Une encre de gravure conçue pour s'accrocher aux fibres du tissu plutôt que de rester posée dessus. Cette version diluable à l'eau se nettoie comme une encre de bloc ordinaire, mais résiste au lavage une fois bien sèche, sans repassage ni fixation à chaud. Un tube de 2,5 oz imprime un nombre surprenant de tote bags, car le travail sur tissu demande la même fine couche que sur le papier.
Tapis de découpe auto-cicatrisant pour tailler blocs et papier


Un tapis de caoutchouc en plusieurs couches qui adhère au plan de travail, encaisse les coups de lame et se referme après chacun d'eux, ce qui garde vos lames affûtées plus longtemps. En gravure, il gagne sa place deux fois : comme surface pour découper blocs et bristol, et comme base antidérapante qui empêche un petit bloc de glisser pendant que vous creusez. La grille imprimée sert aussi de repère quand vous disposez des motifs répétés.
Cette petite poignée d'objets transforme le simple tampon en véritable gravure à petite échelle : blocs plus grands, aplats bien couvrants, tote bags et torchons plutôt que de simples cartes. Si l'impression sur textile devient le grand jeu, une installation de sérigraphie pour débuter est la pièce d'à côté toute désignée. Laissez à vos impressions sur tissu le temps de séchage complet avant le premier lavage ; c'est par impatience que la plupart des premiers torchons perdent leur motif. Et si c'est le papier à motifs qui vous séduit plutôt que la gravure elle-même, la marbrure de papier crée des feuilles uniques sans la moindre lame en vue.
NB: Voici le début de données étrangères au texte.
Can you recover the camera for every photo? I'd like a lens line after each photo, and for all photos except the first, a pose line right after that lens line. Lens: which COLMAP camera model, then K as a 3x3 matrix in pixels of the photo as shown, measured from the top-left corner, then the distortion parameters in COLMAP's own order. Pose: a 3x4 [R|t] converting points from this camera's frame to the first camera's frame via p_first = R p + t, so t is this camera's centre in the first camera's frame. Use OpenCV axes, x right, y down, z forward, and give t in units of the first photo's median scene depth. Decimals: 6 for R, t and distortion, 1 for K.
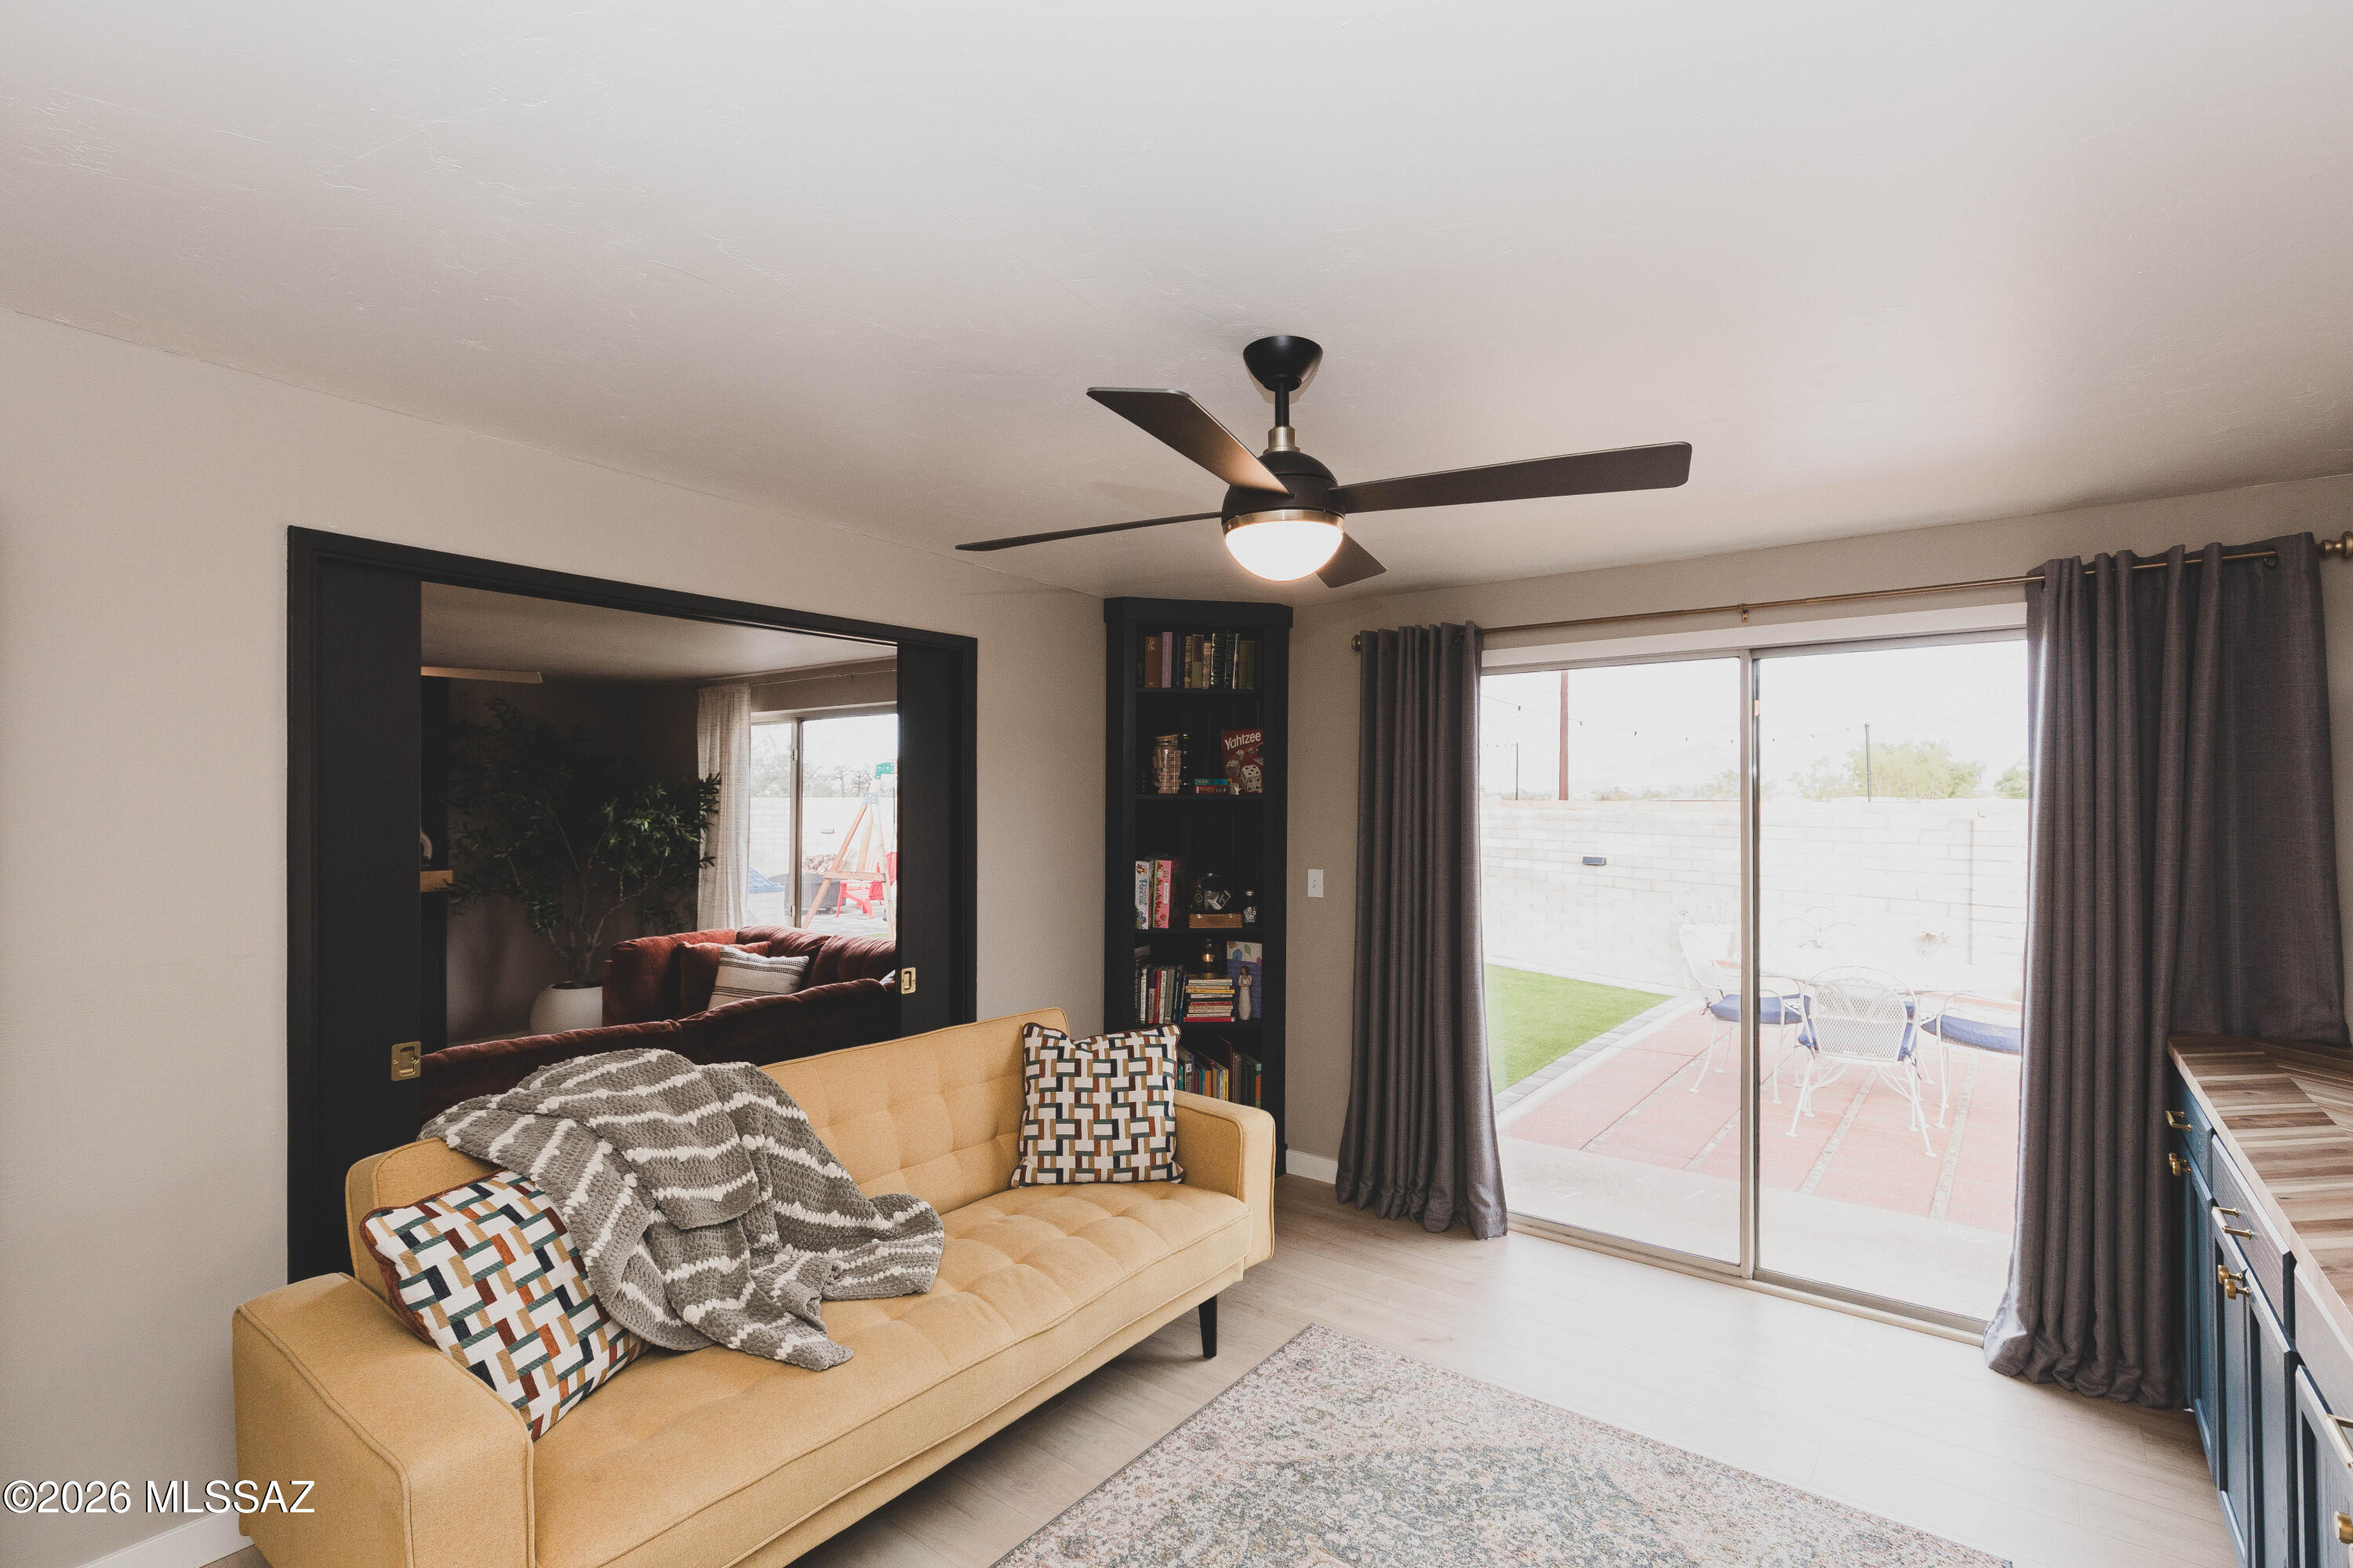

Pourquoi les motifs répétés sont plus retors qu'on ne le croit
Pourquoi ma rangée de tampons part-elle lentement de travers ?
Les débutants placent chaque tirage à l'œil, et un ou deux degrés d'inclinaison par tampon finissent par s'accumuler en une rangée qui dérive visiblement dès la cinquième répétition. Le résultat a l'air d'un accident plutôt que d'un rythme, et c'est bien pour cela que tant de premiers projets sur tissu sont discrètement abandonnés. Tracez d'abord une grille légère au crayon sur le papier et calez toujours le même bord du bloc dessus, sans exception. Sur le tissu, des bandes bien droites de ruban de masquage forment un repère réutilisable qui se retire proprement.
Pourquoi mes tirages ont-ils pâli au bout de quelques tampons ?
Un coussin encreur ne retient qu'une certaine quantité d'encre en surface, et un grand bloc la boit plus vite que le feutre ne se réimbibe. Comme la décoloration est progressive, les débutants en accusent leur pression et appuient plus fort, ce qui ne fait que déformer le papier. Réencrez avant chaque tirage, sans exception. Pour tout bloc plus grand que le coussin, inversez le geste : posez le bloc caoutchouc vers le haut et tapotez le coussin dessus par petites touches qui se recouvrent, jusqu'à ce que toute la surface prenne un aspect uniformément velouté.
Pourquoi des points parasites s'impriment-ils là où j'avais creusé ?
Si le fond dégagé ne descend qu'à un cheveu sous la surface d'impression, l'encre effleure encore ces reliefs et imprime du bruit — les graveurs appellent cela le « chatter ». Un peu peut donner un charme fait main ; beaucoup passe pour une erreur. Creusez le fond nettement plus profond autour de votre motif, et supprimez carrément les grandes marges vides — le caoutchouc tendre se taille proprement, et ce qui n'est plus là ne peut plus s'imprimer.
Pourquoi mon impression sur tissu a-t-elle passé au premier lavage ?
Une encre ordinaire à l'eau reste posée sur l'étoffe et se rince, et même une vraie encre textile échoue si le tissu n'était pas prêt. Le coton neuf porte un apprêt d'usine qui bloque l'absorption : l'encre ne se fixe jamais. Lavez le tissu au préalable sans adoucissant, imprimez avec une encre spécifique textile, et laissez-lui tout le temps de séchage indiqué sur l'étiquette avant qu'il ne voie la machine à laver.